- Exercise description -
Count, please, the lines in the listing below that contain "Figure", and reply with the count only.

- Data -
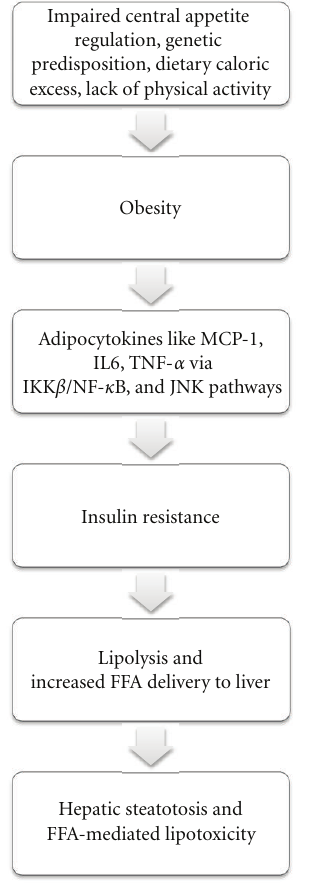
Figure 3: Development and progression of nonalcoholic fatty liver disease. Abbreviations: tumor necrosis factor- α (TNF- α ), interleukin-6 (IL-6), monocyte chemoattractant protein-1 (MCP- 1), I-kappa-B-kinase- β (IKK β ), nuclear-factor-kappa-B (NF- κ B), Jun N-terminal kinase (JNK), and free fatty acids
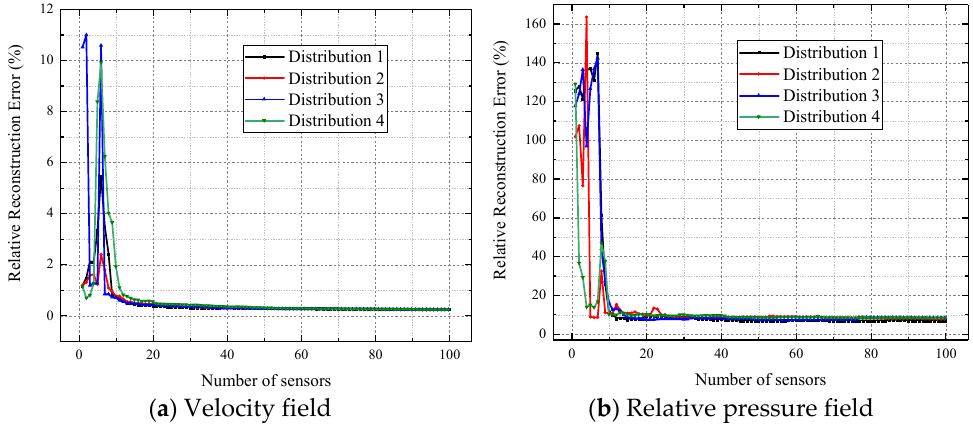
Figure 16. Relative reconstruction error (%) for different number of sensors with four distributions.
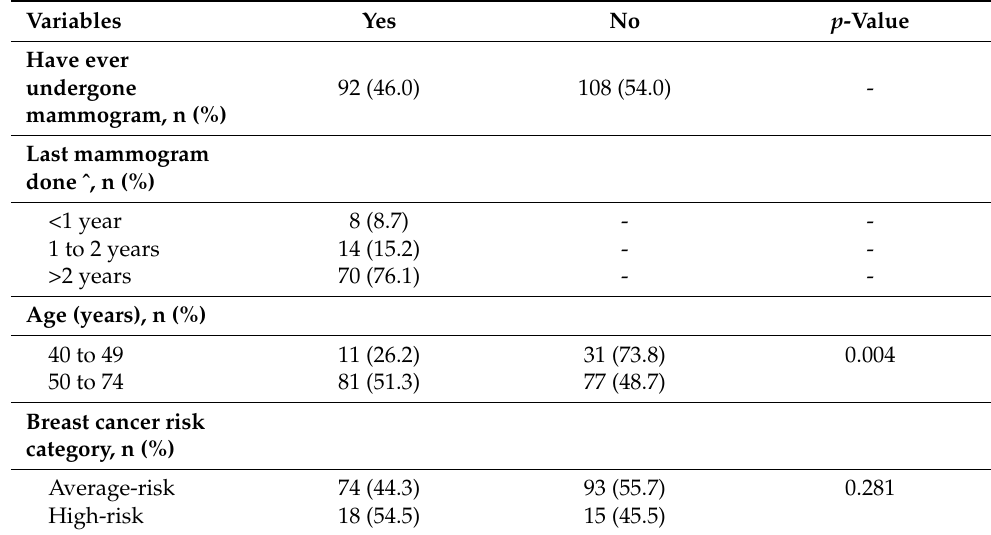
Table 2. Prevalence of screening mammogram uptake according to age and breast cancer risk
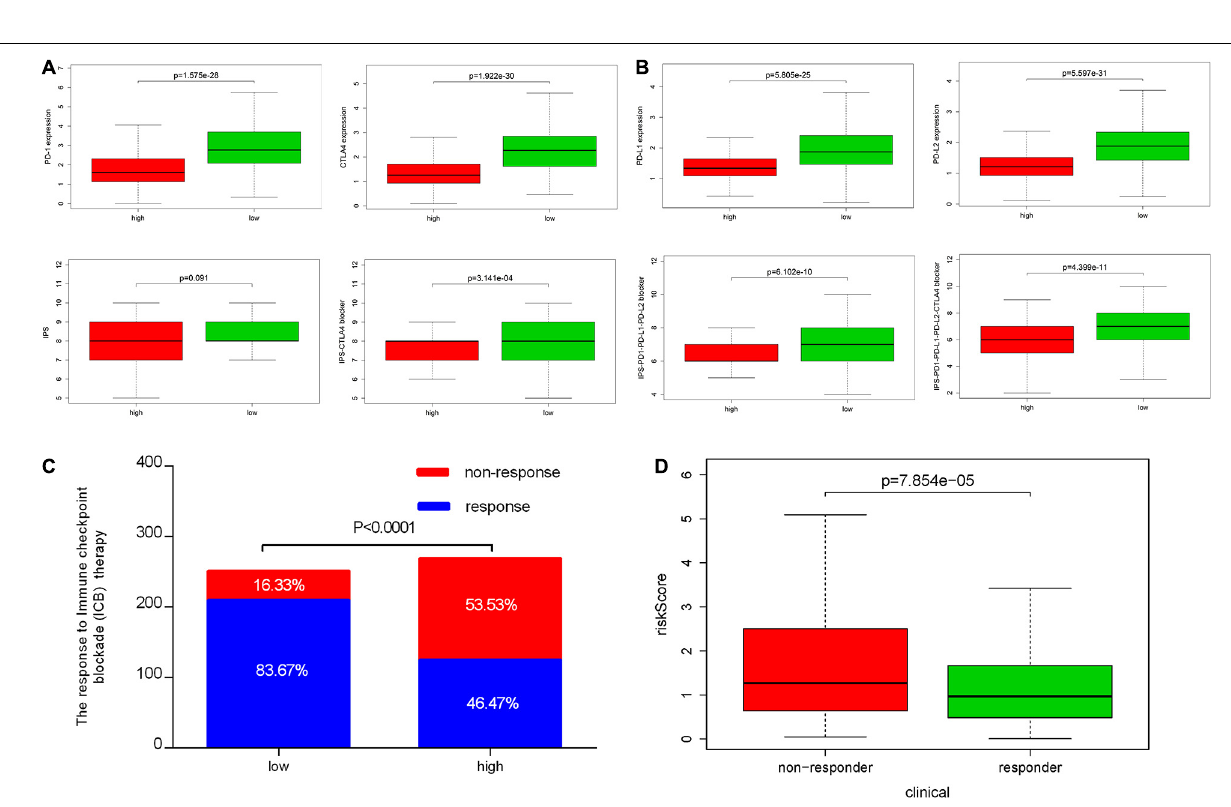
Frontiers in Cell and Developmental Biology |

- Answer below -
2